_WORK TO COMPLETE_:
a: Answer these questions about the comment thread on memory and perimenopause:
(i) Which line from the post does Linda Samuels say she loves?
(ii) What two benefits does Melissa Gratias report from embracing the limits of memory?
(iii) What does Seana Turner single out as especially hard to remember?
b: Continue the comment thread on memory and perimenopause from the point where it ends.

_TEXT SEGMENT_:
+++


9 Comments

  1. Linda Samuels

    Your sense of humor, practical advice, and compelling call for compassion is awesome! Thank you for this post.

    I’m so grateful for my lists that remind me of what is important and keep me on track for appointments and more. I’m not sure it coincided with perimenopause, but a long while ago, I knew as capable as my brain was, it just couldn’t remember everything. It needed a backup system.

    For years I’ve said to myself (and others) if I don’t write it down, I probably won’t remember. Not writing it down or cueing myself only adds to undue stress and anxiety. And who needs more of that? No one I know.

    I love your line, “Stop trying to remember stuff. You suck at it.” Brilliant.

    Reply
    • Melissa Gratias, Ph.D.

      It is such a relief to embrace the suckage of the memory components in our brains. I know that I sleep better and feel so much less stress!

      Reply
  2. Seana Turner

    I’m with Linda. I have to write things down… and I mean, immediately. I’m amazed by how quickly thoughts run out of my head. I felt like perimenopause went on forever. The brain fog and difficulty remembering things (especially names of people I know well!) has been surprising.

    Nice to read a post with some humor on this topic!

+++

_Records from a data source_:
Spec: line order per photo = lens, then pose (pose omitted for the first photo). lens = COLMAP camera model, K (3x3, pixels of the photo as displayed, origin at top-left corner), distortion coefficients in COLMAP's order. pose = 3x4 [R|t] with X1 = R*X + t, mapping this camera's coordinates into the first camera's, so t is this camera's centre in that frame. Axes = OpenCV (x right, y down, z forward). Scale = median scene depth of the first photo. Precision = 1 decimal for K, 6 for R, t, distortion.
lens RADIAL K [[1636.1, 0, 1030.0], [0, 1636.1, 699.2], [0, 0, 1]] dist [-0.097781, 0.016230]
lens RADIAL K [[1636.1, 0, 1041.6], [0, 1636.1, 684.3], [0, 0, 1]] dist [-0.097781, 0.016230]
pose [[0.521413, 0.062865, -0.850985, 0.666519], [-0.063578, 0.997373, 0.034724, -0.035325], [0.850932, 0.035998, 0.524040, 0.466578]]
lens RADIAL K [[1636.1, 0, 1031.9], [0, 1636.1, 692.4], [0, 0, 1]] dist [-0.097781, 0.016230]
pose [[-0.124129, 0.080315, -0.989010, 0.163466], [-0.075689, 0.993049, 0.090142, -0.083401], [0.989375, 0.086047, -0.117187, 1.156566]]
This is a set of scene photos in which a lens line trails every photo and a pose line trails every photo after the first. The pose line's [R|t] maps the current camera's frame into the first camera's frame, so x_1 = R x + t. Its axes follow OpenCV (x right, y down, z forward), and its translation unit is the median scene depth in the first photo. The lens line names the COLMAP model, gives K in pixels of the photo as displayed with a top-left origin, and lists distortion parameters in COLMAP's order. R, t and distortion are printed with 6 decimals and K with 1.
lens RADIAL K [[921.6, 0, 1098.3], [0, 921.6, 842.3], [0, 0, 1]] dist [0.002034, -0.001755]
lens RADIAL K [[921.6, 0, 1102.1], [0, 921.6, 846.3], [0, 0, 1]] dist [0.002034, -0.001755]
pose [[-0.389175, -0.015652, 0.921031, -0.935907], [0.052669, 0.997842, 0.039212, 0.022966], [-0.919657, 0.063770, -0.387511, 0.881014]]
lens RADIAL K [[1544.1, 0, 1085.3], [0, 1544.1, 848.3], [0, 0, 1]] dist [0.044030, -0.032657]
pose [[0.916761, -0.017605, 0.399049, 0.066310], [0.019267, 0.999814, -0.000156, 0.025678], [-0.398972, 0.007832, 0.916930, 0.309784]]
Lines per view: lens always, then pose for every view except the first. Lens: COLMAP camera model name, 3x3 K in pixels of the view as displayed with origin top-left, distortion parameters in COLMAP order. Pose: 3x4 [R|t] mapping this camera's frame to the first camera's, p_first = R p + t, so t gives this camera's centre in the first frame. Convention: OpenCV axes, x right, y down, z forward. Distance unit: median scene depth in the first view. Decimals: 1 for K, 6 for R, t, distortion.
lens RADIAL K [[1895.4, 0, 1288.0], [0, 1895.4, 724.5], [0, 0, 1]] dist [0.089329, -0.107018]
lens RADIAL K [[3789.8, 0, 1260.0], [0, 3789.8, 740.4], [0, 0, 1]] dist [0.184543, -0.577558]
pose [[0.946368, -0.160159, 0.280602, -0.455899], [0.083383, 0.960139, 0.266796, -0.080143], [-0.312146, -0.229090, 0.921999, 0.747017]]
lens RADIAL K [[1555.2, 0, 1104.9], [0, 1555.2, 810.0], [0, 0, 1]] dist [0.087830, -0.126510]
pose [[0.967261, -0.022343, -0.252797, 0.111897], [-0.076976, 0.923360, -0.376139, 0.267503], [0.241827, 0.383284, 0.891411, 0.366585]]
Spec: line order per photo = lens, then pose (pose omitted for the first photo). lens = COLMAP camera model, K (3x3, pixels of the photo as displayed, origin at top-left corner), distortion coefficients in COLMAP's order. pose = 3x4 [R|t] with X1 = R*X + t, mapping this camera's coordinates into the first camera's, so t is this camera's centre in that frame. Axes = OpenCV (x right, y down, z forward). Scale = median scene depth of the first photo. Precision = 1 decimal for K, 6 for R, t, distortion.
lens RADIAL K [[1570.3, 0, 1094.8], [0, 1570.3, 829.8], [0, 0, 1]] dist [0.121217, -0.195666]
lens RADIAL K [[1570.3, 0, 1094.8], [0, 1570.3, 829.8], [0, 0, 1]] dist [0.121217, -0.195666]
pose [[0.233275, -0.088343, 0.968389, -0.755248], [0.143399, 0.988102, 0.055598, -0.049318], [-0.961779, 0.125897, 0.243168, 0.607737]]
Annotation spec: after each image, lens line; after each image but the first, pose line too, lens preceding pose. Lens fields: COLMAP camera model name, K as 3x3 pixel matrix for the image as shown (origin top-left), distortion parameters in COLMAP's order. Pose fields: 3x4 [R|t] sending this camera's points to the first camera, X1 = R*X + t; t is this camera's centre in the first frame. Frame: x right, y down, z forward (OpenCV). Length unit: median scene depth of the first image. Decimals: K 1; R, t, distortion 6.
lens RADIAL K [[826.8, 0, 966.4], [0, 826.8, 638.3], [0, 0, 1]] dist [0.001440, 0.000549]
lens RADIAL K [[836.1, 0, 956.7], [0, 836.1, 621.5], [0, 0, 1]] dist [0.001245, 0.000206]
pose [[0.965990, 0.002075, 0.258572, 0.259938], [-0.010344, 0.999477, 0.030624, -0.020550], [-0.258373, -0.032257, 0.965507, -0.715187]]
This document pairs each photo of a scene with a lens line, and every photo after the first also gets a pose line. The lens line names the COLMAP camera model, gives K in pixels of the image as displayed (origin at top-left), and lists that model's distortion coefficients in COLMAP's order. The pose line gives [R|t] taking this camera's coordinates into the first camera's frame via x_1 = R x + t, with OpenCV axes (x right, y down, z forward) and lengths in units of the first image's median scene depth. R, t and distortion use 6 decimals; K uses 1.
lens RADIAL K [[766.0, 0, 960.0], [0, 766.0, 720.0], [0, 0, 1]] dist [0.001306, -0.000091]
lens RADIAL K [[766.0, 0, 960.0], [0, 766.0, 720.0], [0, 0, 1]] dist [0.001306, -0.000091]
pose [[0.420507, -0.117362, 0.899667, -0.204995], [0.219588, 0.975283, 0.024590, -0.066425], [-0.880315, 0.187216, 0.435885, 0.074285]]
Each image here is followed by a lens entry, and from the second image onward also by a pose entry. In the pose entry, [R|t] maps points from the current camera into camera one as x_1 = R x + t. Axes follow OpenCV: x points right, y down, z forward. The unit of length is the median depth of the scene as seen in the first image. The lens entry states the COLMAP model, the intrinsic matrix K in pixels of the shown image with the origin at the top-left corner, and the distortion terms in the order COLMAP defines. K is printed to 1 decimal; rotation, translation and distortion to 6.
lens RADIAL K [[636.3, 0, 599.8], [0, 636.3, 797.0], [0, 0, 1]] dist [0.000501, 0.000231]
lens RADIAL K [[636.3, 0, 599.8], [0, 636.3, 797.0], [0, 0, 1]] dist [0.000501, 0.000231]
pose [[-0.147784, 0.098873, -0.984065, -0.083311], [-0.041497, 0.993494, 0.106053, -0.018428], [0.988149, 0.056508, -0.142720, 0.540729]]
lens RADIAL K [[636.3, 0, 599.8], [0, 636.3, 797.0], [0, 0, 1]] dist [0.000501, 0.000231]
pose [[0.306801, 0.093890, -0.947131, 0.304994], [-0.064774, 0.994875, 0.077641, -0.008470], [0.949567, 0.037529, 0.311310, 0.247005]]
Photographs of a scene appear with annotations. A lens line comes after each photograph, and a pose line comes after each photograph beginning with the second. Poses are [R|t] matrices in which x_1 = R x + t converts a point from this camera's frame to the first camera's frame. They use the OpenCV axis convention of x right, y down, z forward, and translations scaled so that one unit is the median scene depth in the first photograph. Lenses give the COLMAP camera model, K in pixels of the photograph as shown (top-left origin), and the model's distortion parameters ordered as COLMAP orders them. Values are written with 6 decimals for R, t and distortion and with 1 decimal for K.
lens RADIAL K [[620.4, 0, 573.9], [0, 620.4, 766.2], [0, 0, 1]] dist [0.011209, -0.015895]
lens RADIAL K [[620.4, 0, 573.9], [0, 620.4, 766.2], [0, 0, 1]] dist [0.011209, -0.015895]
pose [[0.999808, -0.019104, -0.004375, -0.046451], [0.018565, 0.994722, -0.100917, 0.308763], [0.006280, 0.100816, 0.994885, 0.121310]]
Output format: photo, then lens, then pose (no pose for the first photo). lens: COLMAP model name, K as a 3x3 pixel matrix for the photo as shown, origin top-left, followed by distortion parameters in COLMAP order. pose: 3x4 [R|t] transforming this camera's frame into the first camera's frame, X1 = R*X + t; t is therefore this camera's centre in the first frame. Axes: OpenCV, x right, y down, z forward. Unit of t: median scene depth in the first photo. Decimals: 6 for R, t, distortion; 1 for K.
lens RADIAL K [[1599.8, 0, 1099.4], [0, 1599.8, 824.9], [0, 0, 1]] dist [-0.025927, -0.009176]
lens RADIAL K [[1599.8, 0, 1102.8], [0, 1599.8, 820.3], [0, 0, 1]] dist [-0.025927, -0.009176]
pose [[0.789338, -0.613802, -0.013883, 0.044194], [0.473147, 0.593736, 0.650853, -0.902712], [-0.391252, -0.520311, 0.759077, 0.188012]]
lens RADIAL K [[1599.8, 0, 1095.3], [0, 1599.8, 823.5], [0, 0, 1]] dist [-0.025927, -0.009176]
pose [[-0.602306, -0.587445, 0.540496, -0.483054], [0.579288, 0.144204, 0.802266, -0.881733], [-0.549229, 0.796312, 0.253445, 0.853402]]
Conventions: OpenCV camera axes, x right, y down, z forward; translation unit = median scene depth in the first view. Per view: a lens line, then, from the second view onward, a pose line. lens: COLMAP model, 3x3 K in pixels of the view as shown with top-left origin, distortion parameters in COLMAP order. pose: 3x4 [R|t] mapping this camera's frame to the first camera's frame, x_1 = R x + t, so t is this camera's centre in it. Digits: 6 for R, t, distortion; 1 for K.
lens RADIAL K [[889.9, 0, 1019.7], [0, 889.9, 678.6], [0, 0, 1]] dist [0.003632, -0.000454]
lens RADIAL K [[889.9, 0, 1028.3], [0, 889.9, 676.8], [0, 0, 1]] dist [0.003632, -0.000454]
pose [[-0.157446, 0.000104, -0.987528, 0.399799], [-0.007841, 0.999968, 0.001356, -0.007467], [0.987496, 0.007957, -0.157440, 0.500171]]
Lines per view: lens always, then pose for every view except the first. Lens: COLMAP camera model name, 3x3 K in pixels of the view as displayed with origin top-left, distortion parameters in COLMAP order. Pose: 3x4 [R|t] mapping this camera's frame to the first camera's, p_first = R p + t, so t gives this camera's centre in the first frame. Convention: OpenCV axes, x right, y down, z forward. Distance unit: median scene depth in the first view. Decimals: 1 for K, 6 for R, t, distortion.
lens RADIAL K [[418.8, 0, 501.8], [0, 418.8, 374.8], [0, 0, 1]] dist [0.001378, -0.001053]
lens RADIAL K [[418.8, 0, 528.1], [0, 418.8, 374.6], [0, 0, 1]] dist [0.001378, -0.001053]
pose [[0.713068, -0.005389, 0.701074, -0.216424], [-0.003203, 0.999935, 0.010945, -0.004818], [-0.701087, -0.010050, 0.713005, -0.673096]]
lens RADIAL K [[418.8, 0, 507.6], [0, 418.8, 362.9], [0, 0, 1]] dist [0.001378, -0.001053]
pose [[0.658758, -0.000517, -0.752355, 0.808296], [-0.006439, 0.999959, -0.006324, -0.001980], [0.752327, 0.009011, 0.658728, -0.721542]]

+++

_NUMBERED RESPONSES_:
a:
(i) "Stop trying to remember stuff. You suck at it."
(ii) Sleeping better and feeling much less stress.
(iii) Names of people Seana Turner knows well.

b:
    Reply
  3. Sara Skillen

    This is such great information – I was lucky to not experience too much of the brain fog, but maybe that’s because I rarely think I’m going to be able to “just remember something.” I always write stuff down, either handwritten or digital. I think a mindfulness practice helps some, too. I did notice the other when I was typing some client notes that I couldn’t remember how to spell “debris.” Weird!

    Love the thought that post-menopause is a time of self-actualization. I’m totally on board with that one!

    Reply
  4. Lisa Gessert

    Im with the crowd, I am turning 65 in March, remembering is just not an option any longer, I write it down! Wonderful post with facts and humor.

    Reply
  5. Julie Bestry

    I have a freakishly good memory, as long as I’ve paid enough attention to something to encode the memory, and as long as I’m not in the middle of a panicky freakout over something. Those are two big IFs. I teach clients that even if you’ve got a great memory, you should act as if you’re going to need to retrieve a piece of information on a day that you have the flu, the internet is out, and you’ll be fined $312 if you forget it. Silly, but vivid. It prompts you to back yourself up.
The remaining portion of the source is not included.